Tshilidzi Marwala paints a stark, and often grim, picture of our current context – one defined by monumental setbacks in the SDGs. Yet, as he carves out each developmental goal and its implications, it is apparent that there are tangible solutions that can be implemented at this time. The SDGs are 17 goals for global development – effectively a blueprint for significantly changing the world by 2030. To quickly run through them, the 17 SDGs are: (1) No Poverty, (2) Zero Hunger, (3) Good Health and Well-being, (4) Quality Education, (5) Gender Equality, (6) Clean Water and Sanitation, (7) Affordable and Clean Energy, (8) Decent Work and Economic Growth, (9) Industry, Innovation and Infrastructure, (10) Reduced Inequality, (11) Sustainable Cities and Communities, (12) Responsible Consumption and Production, (13) Climate Action, (14) Life Below Water, (15) Life on Land, (16) Peace, Justice and Strong Institutions, and (17) Partnerships for the Goals.

Given data

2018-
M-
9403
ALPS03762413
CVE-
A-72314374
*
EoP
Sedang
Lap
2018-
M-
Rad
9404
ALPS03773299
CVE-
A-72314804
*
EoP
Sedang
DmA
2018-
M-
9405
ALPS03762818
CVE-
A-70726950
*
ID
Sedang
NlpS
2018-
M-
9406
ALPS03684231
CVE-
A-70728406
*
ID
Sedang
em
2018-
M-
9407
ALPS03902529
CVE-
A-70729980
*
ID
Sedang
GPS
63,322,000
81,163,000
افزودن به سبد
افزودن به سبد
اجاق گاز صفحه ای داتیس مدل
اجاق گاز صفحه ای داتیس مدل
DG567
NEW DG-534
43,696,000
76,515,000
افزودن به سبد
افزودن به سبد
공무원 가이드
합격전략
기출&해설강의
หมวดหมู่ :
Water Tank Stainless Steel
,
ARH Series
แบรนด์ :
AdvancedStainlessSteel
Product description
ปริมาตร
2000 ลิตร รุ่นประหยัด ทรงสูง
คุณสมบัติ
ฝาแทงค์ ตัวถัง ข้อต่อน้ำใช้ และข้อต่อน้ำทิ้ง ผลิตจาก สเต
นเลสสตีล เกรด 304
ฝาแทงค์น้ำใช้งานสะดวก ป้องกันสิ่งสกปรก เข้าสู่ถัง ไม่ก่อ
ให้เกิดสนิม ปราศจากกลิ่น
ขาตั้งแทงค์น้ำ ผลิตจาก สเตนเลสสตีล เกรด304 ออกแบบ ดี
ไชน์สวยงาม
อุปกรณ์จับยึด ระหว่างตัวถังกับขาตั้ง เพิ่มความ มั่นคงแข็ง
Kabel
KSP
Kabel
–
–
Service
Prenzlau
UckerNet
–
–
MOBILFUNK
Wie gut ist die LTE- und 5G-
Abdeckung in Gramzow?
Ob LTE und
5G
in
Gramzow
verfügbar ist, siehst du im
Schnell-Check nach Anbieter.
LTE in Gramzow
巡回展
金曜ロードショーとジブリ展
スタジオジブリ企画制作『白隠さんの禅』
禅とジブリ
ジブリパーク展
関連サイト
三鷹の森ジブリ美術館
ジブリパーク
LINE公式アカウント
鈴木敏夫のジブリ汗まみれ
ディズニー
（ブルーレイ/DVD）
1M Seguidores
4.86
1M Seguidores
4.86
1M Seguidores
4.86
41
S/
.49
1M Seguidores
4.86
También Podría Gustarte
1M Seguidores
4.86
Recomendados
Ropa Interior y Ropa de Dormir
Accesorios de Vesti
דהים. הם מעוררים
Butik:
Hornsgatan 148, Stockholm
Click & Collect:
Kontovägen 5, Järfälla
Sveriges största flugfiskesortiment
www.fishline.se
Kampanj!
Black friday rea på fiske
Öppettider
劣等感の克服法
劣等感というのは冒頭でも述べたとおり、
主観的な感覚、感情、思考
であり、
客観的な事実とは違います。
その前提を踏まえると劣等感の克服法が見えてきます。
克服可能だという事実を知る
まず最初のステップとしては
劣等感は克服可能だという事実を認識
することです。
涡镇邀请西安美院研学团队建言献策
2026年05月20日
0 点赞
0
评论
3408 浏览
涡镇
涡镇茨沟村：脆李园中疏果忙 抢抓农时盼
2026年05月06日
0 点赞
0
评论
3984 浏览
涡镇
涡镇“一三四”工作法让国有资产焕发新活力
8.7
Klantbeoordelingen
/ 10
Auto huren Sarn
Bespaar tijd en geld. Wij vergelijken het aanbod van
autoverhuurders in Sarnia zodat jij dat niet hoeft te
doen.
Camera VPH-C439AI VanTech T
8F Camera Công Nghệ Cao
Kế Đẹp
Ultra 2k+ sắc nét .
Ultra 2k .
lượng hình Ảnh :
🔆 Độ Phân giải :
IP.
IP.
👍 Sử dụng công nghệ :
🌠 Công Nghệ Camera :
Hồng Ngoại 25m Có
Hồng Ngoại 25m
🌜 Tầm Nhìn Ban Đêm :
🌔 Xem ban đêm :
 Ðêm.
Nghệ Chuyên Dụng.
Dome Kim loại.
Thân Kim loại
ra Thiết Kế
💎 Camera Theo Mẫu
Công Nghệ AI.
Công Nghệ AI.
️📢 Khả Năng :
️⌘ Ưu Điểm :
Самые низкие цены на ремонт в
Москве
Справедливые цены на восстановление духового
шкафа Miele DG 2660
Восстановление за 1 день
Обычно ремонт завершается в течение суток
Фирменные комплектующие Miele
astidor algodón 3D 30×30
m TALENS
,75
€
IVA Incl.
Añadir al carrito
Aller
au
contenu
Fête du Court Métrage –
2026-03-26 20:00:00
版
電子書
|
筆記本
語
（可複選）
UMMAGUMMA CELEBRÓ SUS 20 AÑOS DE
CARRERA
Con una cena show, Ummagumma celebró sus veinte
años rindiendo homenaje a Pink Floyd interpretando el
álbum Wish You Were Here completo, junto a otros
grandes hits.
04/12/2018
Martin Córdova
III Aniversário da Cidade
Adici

Work order
Carry on the SDG passage, starting right after its final sentence. The rows come from a different source than the text.

Output of the exercise
There is now a renewed sense of urgency, with only eight years until 2030 and the issue is exacerbated by the setbacks because of COVID-19. Tshilidzi’s assertion that now is the time to act is backed by cohesive and actionable data with a simple mission statement: we must heal the future. He offers a new narrative that addresses how we can translate the latent potential that exists through technology, innovation and Fourth Industrial Revolution approaches to leadership and policy-making to deal with, among others, corruption, poverty eradication, joblessness, an education system in crisis, declining economies and food insecurity.
Heal our World is a deep dive into the SDGs, particularly in the African context, and it looks toward securing a future in which our divisions are blurred, and our goals seem almost within reach again.